本公开涉及视频剪辑方法和装置。该方法包括:接收剪辑索引;确定视频的多个标签中与所述剪辑索引匹配的标签,所述多个标签对应于所述视频的多个片段;合并与所述剪辑索引匹配的标签对应的所述片段,得到剪辑成片。根据本公开能够大大节省了视频剪辑的工作量,为视频剪辑提供了极大便利。

Description

视频剪辑方法和装置
交叉引用
本申请主张2017年9月4日提交的中国专利申请号为201710787710.7的优先权,其全部内容通过引用包含于此。
技术领域
本公开涉及视频剪辑领域,尤其涉及视频剪辑方法和装置。
背景技术
现有技术中,通常通过人工标记、搜索和截取视频片段,再对其进行拼接合成。人力成本巨大。
发明内容
有鉴于此,本公开提出了一种能够根据用户要求自动获取剪辑素材的方法。
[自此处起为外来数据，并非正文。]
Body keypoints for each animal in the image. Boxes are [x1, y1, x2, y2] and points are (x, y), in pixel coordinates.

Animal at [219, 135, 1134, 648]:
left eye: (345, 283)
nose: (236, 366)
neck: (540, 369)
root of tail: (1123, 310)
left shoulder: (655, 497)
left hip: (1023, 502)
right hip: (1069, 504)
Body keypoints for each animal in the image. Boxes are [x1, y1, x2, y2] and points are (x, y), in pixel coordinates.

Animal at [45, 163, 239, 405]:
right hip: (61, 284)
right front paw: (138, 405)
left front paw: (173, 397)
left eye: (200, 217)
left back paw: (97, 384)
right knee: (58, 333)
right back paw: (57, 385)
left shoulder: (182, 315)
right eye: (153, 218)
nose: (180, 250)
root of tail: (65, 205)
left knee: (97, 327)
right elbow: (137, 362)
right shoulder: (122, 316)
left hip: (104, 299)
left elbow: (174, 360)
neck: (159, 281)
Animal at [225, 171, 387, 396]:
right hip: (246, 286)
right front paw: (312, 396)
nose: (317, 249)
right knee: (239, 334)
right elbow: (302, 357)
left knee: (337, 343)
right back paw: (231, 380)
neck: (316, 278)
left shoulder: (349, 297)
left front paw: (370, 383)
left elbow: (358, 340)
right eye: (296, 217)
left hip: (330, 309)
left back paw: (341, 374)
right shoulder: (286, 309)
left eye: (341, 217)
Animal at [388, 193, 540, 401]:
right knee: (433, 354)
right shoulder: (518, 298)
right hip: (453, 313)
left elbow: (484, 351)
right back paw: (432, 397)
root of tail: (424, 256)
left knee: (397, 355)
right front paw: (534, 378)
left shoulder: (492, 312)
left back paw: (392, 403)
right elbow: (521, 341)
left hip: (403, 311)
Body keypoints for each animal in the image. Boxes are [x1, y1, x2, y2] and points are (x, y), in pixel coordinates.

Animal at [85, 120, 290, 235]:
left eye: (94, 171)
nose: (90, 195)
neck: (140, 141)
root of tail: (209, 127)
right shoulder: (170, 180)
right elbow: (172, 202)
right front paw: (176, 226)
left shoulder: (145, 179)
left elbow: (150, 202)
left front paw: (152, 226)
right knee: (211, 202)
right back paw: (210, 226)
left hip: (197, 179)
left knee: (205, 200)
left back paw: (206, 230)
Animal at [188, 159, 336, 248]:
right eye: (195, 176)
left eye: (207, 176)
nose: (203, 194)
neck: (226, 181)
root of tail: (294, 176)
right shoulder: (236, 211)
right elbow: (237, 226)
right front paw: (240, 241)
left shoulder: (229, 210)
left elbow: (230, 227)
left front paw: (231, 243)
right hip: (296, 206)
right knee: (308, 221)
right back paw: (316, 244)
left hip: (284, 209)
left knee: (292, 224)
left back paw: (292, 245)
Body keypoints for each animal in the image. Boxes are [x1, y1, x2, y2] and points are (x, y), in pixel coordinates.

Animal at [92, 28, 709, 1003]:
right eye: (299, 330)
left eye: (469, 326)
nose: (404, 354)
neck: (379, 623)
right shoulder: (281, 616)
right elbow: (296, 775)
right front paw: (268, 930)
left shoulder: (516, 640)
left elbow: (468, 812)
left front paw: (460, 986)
本公开还提出了相应的装置。
根据本公开的一方面,提供了一种视频剪辑方法,所述方法包括:接收剪辑索引;确定视频的多个标签中与所述剪辑索引匹配的标签,所述多个标签对应于所述视频的多个片段;合并与所述剪辑索引匹配的标签对应的所述片段,得到剪辑成片。
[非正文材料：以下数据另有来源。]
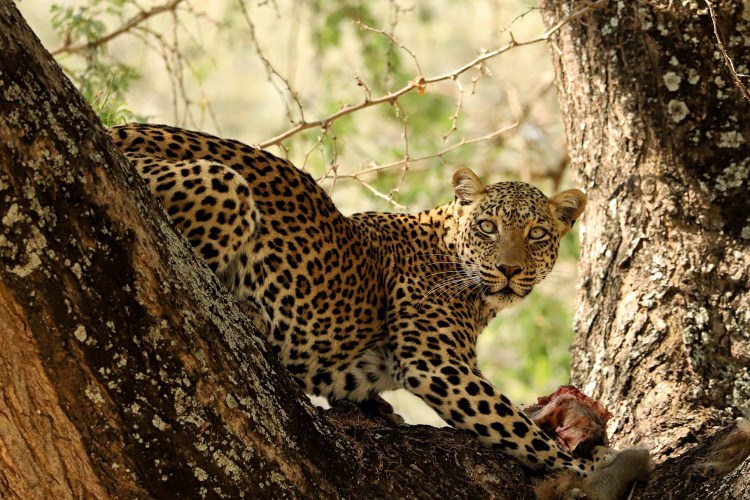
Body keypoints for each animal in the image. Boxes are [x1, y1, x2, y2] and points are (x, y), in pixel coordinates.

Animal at [110, 123, 628, 478]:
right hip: (225, 183)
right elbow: (519, 427)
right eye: (488, 227)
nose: (509, 270)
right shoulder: (439, 364)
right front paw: (593, 469)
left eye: (537, 234)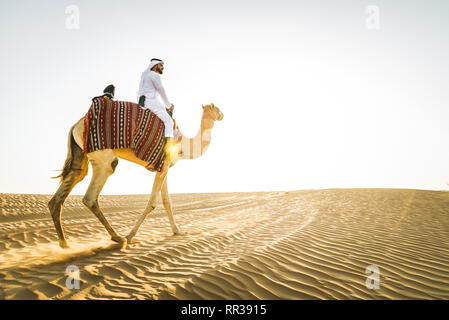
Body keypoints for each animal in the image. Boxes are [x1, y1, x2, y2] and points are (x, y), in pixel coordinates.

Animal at [47, 104, 222, 249]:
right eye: (216, 109)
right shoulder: (163, 165)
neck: (183, 145)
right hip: (103, 157)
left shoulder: (163, 168)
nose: (222, 114)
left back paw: (64, 244)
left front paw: (177, 231)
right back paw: (118, 238)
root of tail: (75, 125)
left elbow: (167, 202)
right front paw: (130, 235)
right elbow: (152, 203)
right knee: (92, 193)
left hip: (79, 153)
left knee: (70, 183)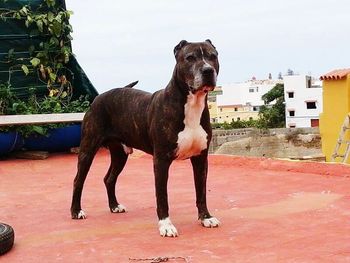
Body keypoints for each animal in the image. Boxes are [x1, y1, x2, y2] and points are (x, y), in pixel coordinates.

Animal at [69, 40, 220, 238]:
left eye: (213, 56)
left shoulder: (201, 158)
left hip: (120, 154)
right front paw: (166, 225)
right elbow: (162, 196)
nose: (208, 70)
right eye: (190, 57)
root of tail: (99, 97)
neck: (192, 104)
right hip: (88, 148)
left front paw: (205, 217)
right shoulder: (161, 160)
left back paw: (114, 206)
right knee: (78, 180)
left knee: (109, 178)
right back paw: (76, 211)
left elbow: (201, 191)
在一种可能的实现方式中,所述剪辑索引包括文字和图片中的至少一者。
在一种可能的实现方式中,所述标签包括文字和图片中的至少一者。
在一种可能的实现方式中,所述标签包括文字;所述方法还包括:将所述视频切分为所述多个片段;确定所述片段中的关键帧;对所述关键帧进行图像识别,以得到与包括所述关键帧的片段对应的标签中的所述文字。
在一种可能的实现方式中,所述标签包括图片;所述方法还包括:将所 述视频切分为所述多个片段;确定所述片段中的关键帧,并将所述关键帧作为与包括所述关键帧的片段对应的标签中的所述图片。
根据本公开的另一方面,提供了一种视频剪辑装置,所述装置包括:剪辑索引接收模块,用于接收剪辑索引;匹配标签确定模块,用于确定视频的多个标签中与所述剪辑索引匹配的标签,所述多个标签对应于所述视频的多个片段;片段合并模块,用于合并与所述剪辑索引匹配的标签对应的所述片段,得到剪辑成片。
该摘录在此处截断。